**WHAT YOU WILL DO:** Wherever a line holds the word "space", copy that line from the data.

**GIVEN DATA:**

==================================================

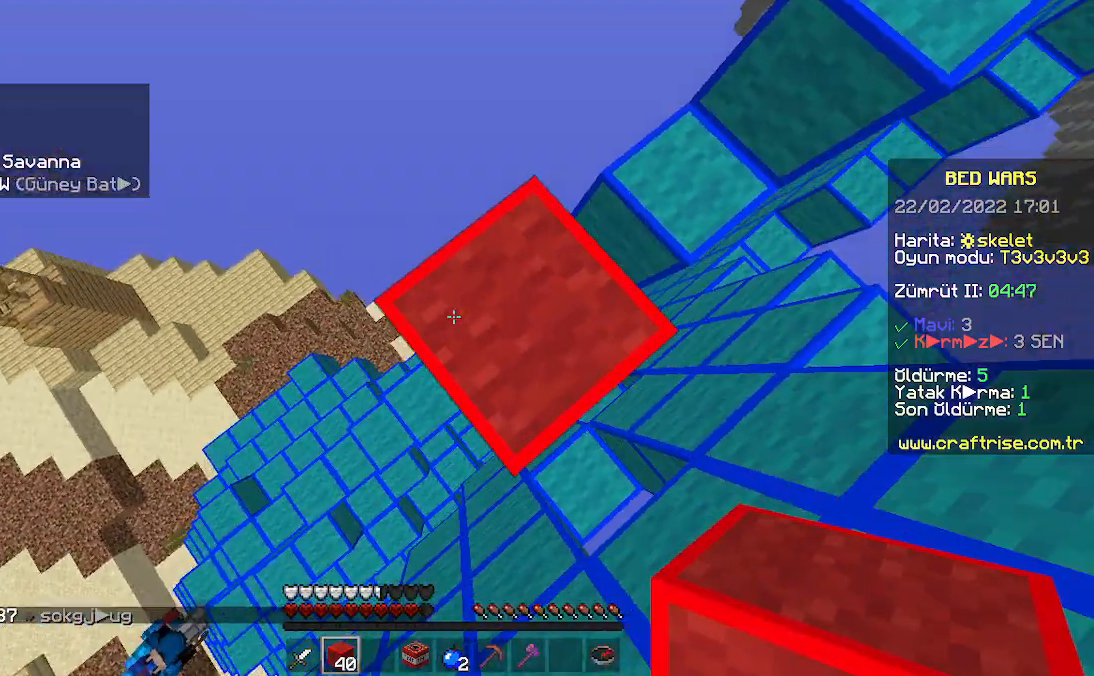
{"keys": ["a", "s"], "mouse": ["right"], "events": [[133, "mouse_right", "down"], [267, "a", "up"], [300, "space", "down"], [333, "s", "up"], [400, "a", "down"], [400, "s", "down"], [467, "space", "up"]]}
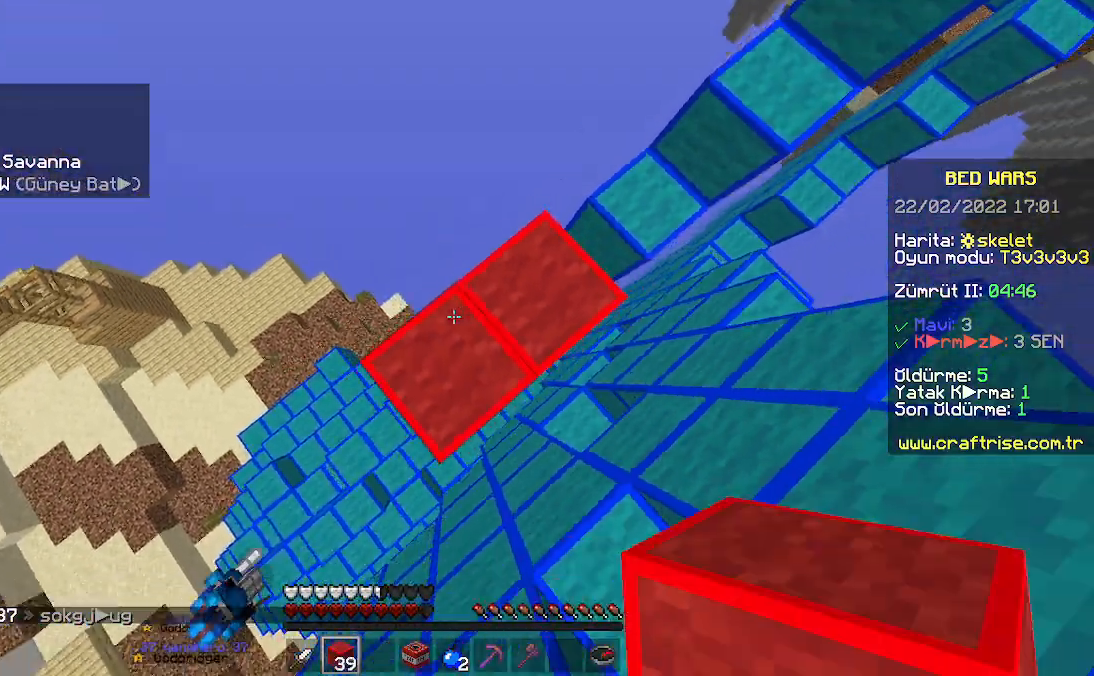
{"keys": ["a", "s"], "mouse": [], "events": [[200, "mouse_right", "up"]]}
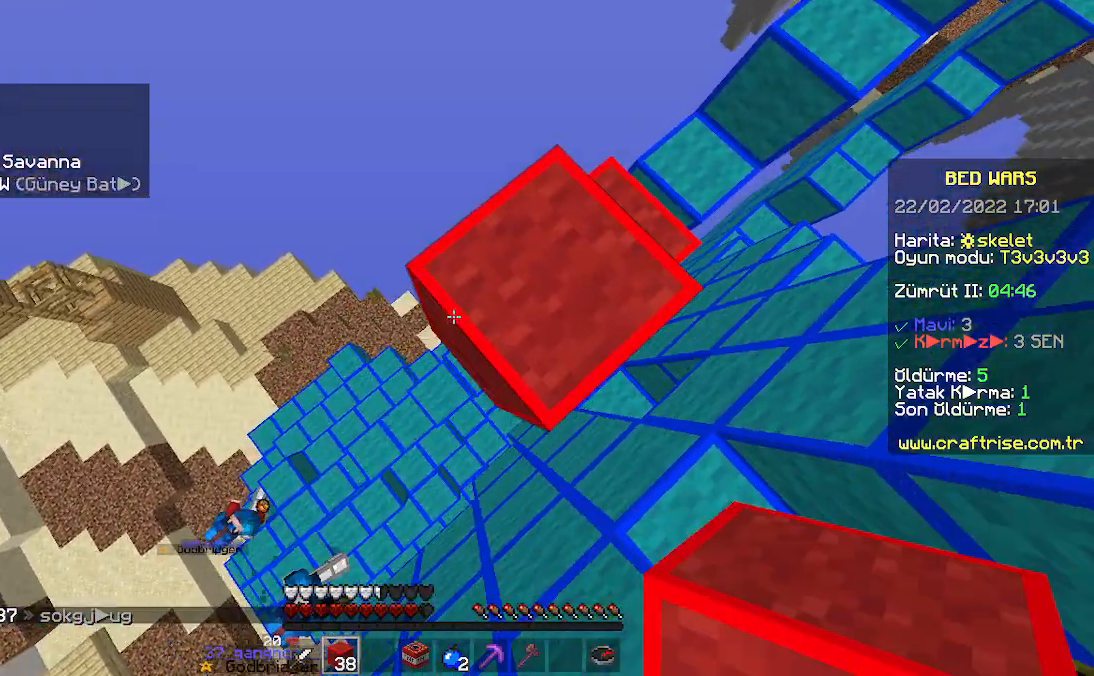
{"keys": [], "mouse": ["right"], "events": [[33, "mouse_right", "down"], [133, "a", "up"], [167, "s", "up"], [300, "space", "down"], [467, "space", "up"]]}
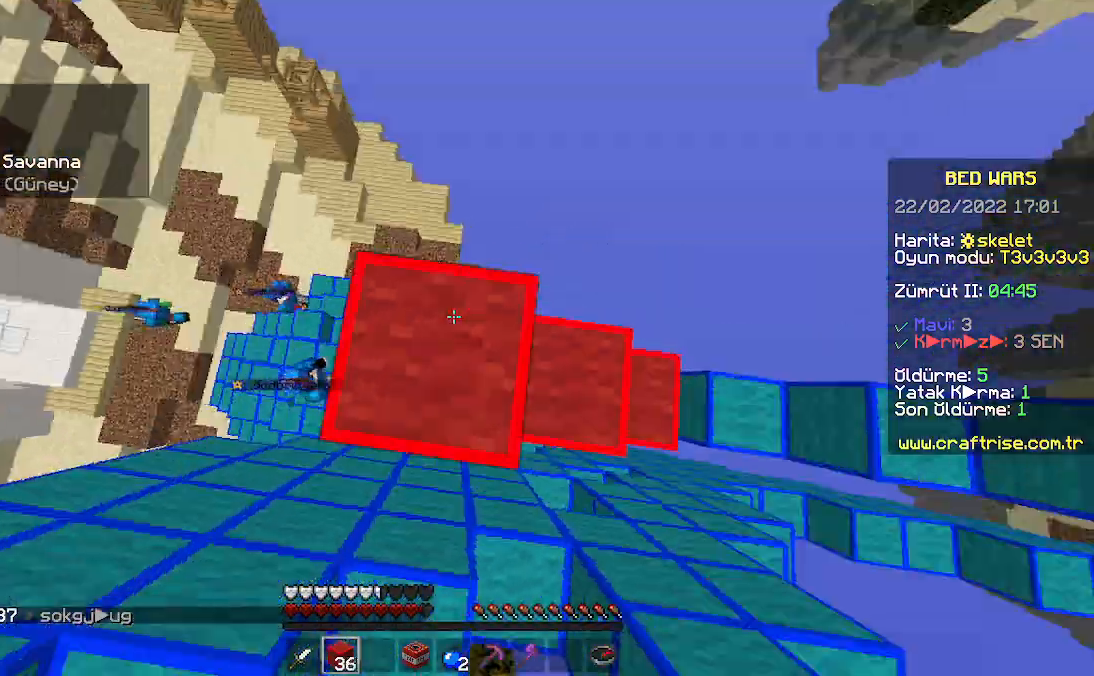
{"keys": ["a", "w"], "mouse": [], "events": [[67, "mouse_right", "up"], [167, "a", "down"], [167, "w", "down"]]}
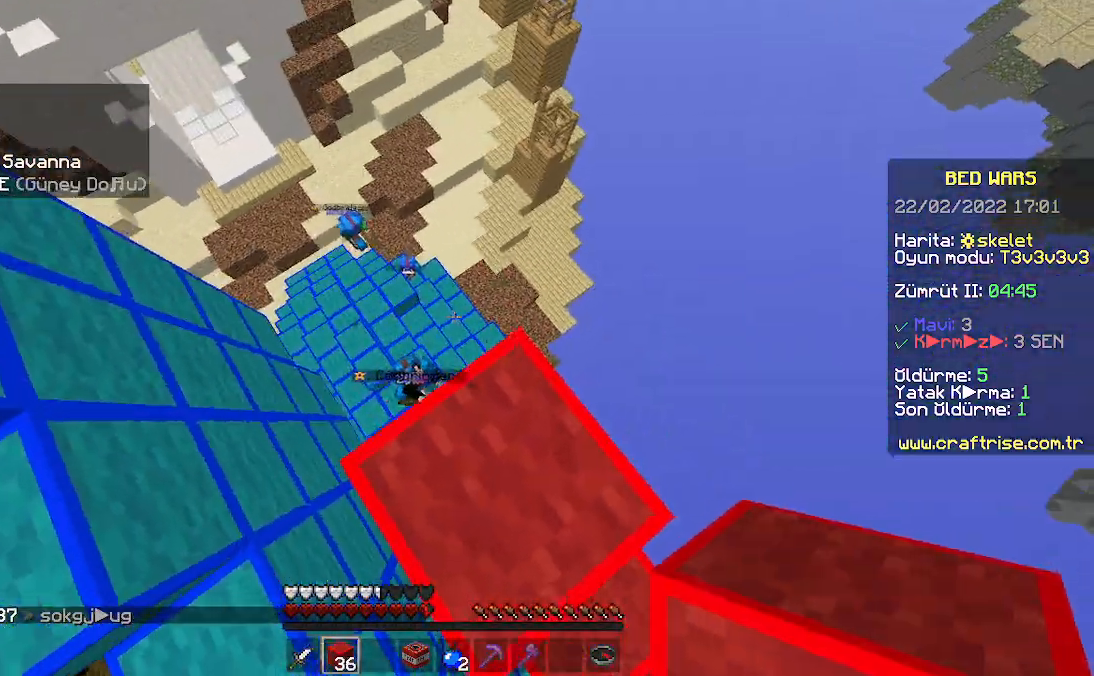
{"keys": [], "mouse": [], "events": [[133, "a", "up"], [133, "w", "up"], [267, "mouse_left", "down"], [467, "mouse_left", "up"]]}
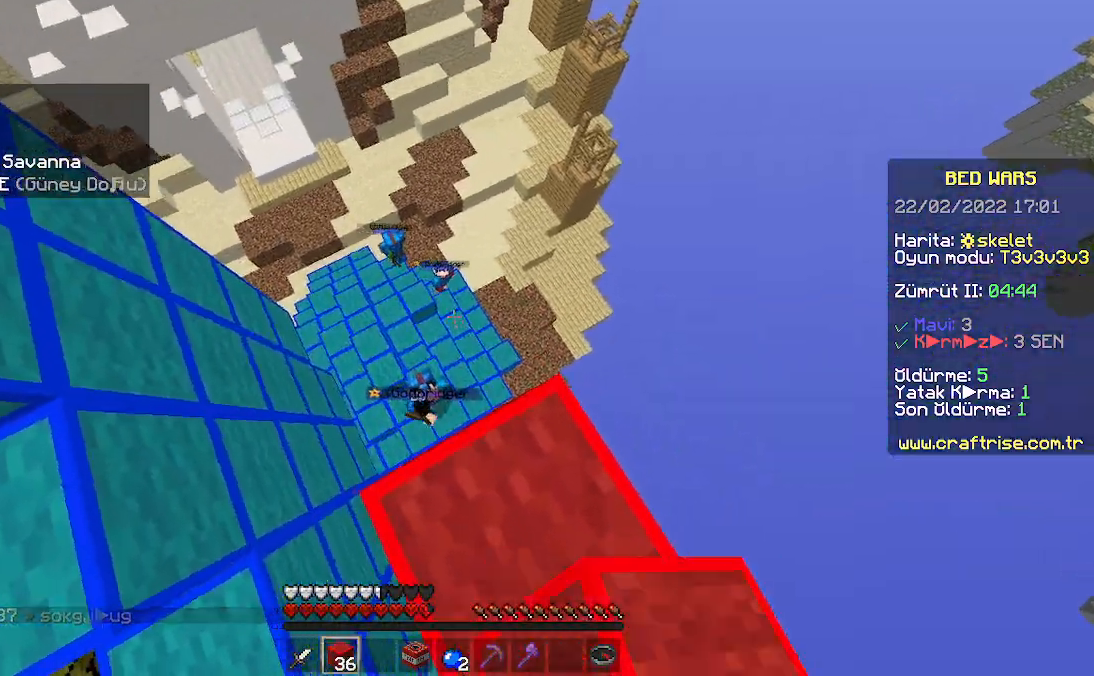
{"keys": [], "mouse": ["left"], "events": [[67, "mouse_left", "down"], [433, "mouse_left", "up"], [500, "mouse_left", "down"]]}
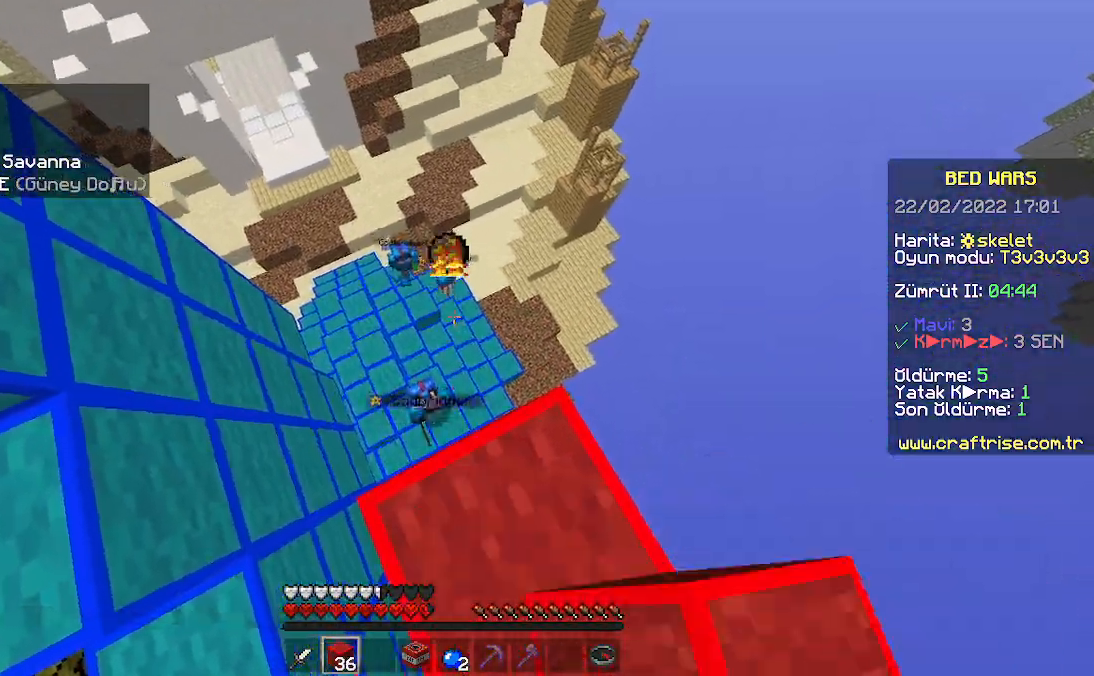
{"keys": [], "mouse": ["left"], "events": [[200, "mouse_left", "up"], [467, "mouse_left", "down"]]}
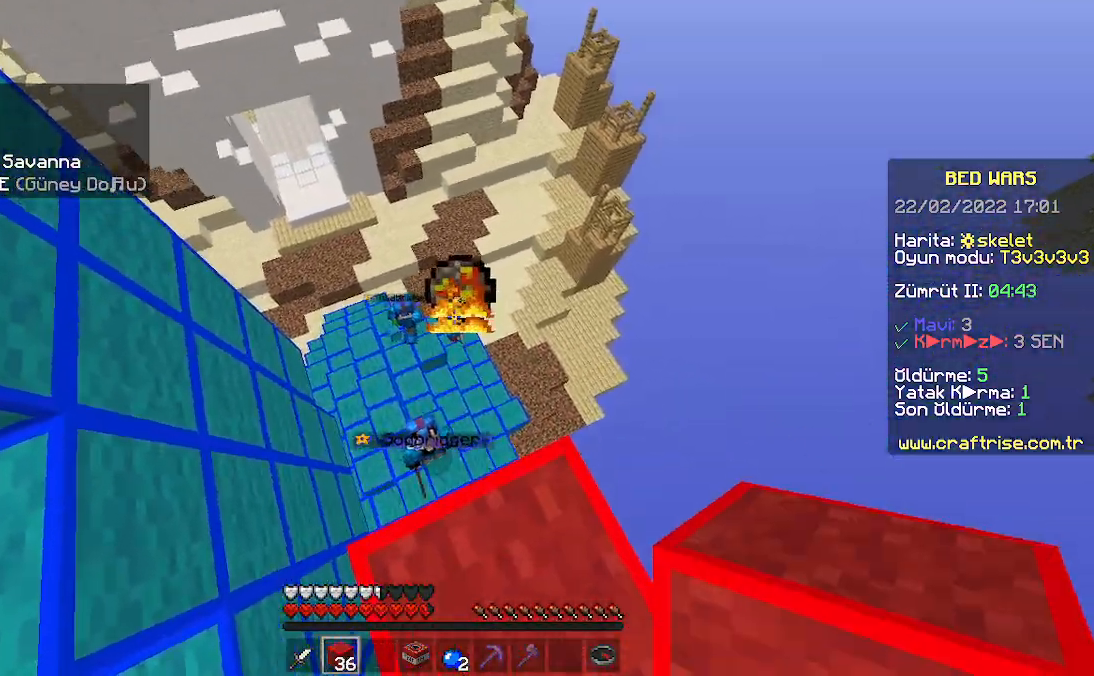
{"keys": [], "mouse": ["left"], "events": [[333, "mouse_left", "up"], [367, "mouse_left", "down"]]}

==================================================

**ANSWER TO THE PROBLEM:**
{"keys": ["a", "s"], "mouse": ["right"], "events": [[133, "mouse_right", "down"], [267, "a", "up"], [300, "space", "down"], [333, "s", "up"], [400, "a", "down"], [400, "s", "down"], [467, "space", "up"]]}
{"keys": [], "mouse": ["right"], "events": [[33, "mouse_right", "down"], [133, "a", "up"], [167, "s", "up"], [300, "space", "down"], [467, "space", "up"]]}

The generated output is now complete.